CDA’s systems thinking approach to conflict analysis is very complex and action-oriented, but it is not particularly data driven. How can we marry the insights of systems thinking using conflict archetypes with the social hubbub in big data? Kalev Leetaru has recently developed a very complex Global Knowledge Graph that connects all the elements in the GDELT dataset into one massive network graph. In his own words:
One of the most exciting elements of the Global Knowledge Graph is the vast array of non-event analyses it makes possible, from mapping themes, people, and terror groups over space, to looking at the connections among people and analyzing influencer networks around themes and space.
That’s where I think the magic might be. Could we use big data analysis tools to listen to social hubbub – not to predict conflict spikes but to better understand the intervention points in complex conflict dynamics? If we can, then we’ll really have big data for peace.

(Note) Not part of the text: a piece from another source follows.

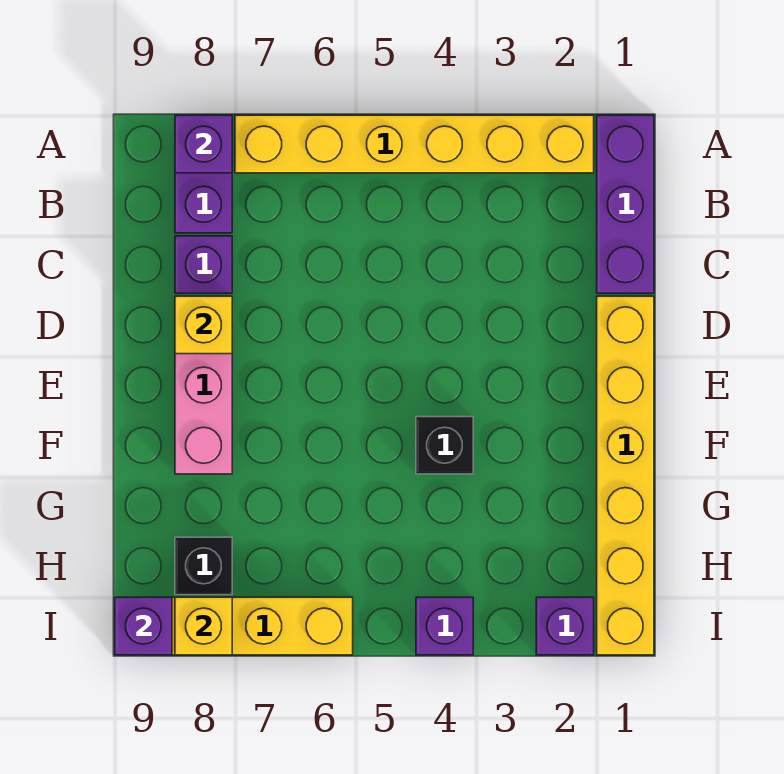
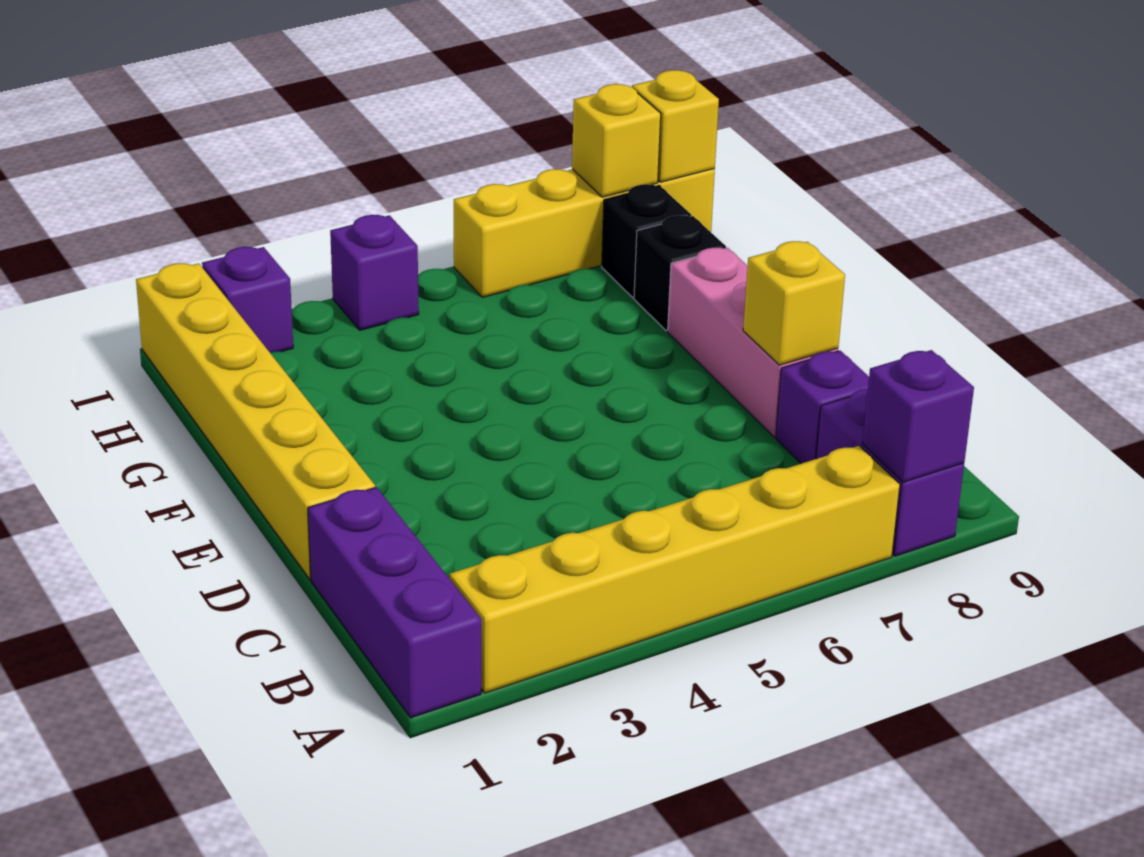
black 1x1 brick [416,417,473,474] -> black 1x1 brick moved to [634,215,726,331]
purple 1x1 brick [115,597,172,655] -> yellow 1x1 brick [632,70,719,182]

PS: on the exclusions of big data
One oft-cited objection to using big data for conflict early warning (or for anything else, in fact) is that it comes with important exclusions. Jonas Lerman recently published an article that outlines how big data poses a unique threat to equality: billions of people remain on its margins because they are not connected to the digital systems that generate big data and are thus missed from any analysis. The nonrandom, systematic omission of people who live on big data’s margins make any conclusions drawn from big data problematic. Although Lerman does not touch on bias in news media, this blogpost does a good job of pointing out biases in media reporting too. The issue of exclusions is important, but it need not de-rail explorations of the potential of big data. Patrick Meier does a great job of putting this concern in context here.